Se quiser evitar crise, Bolsonaro tem de mediar conflito entre base e o STF

Se quiser evitar crise, Bolsonaro tem de mediar conflito entre base e o STF

Lá por meados de setembro do ano passado, um apoiador graduado de Jair Bolsonaro praguejava contra o Supremo Tribunal Federal, culpando a corte pela balbúrdia institucional do país nos anos recentes. Era um tal de “ministro vendido” para cá, “ministro petista” para lá.

Ele balbuciou uma ideia explosiva: um “impeachment educativo” de ministro do STF, por assim dizer, a partir do momento em que Bolsonaro liderasse a conquista generalizada do Executivo e do Legislativo. O carbonário foi desautorizado por outros interlocutores com assento na campanha, e a conversa parecia transparecer apenas uma dessas mirabolâncias que ecoam as redes sociais bolsonaristas.

O próprio Bolsonaro tem um longo histórico de críticas ao Judiciário, e sua promessa ora esquecida de aumentar a corte de 11 para 21 membros, ao estilo chavista de “diversificar a representatividade”, ainda ressoa. No fim do ano, emergiu o vídeo em que o filho zero-dois de Bolsonaro, o deputado Eduardo, falava em usar um cabo e um soldado para fechar o tribunal. A resposta veio dura, o presidente eleito baixou a bola e, novamente, ficou por isso.

**Dados coletados**
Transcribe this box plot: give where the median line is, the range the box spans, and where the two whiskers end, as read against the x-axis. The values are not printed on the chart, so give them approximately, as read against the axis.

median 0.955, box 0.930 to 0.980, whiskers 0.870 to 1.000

**Instruções das tarefas**
(a) Reproduza o trecho do texto sobre Bolsonaro e o STF que vai de "Ele balbuciou uma" até "redes sociais bolsonaristas.".
(b) Traduza para o inglês a seguinte frase do texto: "Lá por meados de setembro do ano passado, um apoiador graduado de Jair Bolsonaro praguejava contra o Supremo Tribunal Federal, culpando a corte pela balbúrdia institucional do país nos anos recentes."
Os dados não têm nenhuma utilidade nesta atividade.

**Respostas por item**
(a)
Ele balbuciou uma ideia explosiva: um “impeachment educativo” de ministro do STF, por assim dizer, a partir do momento em que Bolsonaro liderasse a conquista generalizada do Executivo e do Legislativo. O carbonário foi desautorizado por outros interlocutores com assento na campanha, e a conversa parecia transparecer apenas uma dessas mirabolâncias que ecoam as redes sociais bolsonaristas.

(b) Around mid-September of last year, a high-ranking supporter of Jair Bolsonaro was railing against the Supreme Federal Court, blaming the court for the country's institutional turmoil in recent years.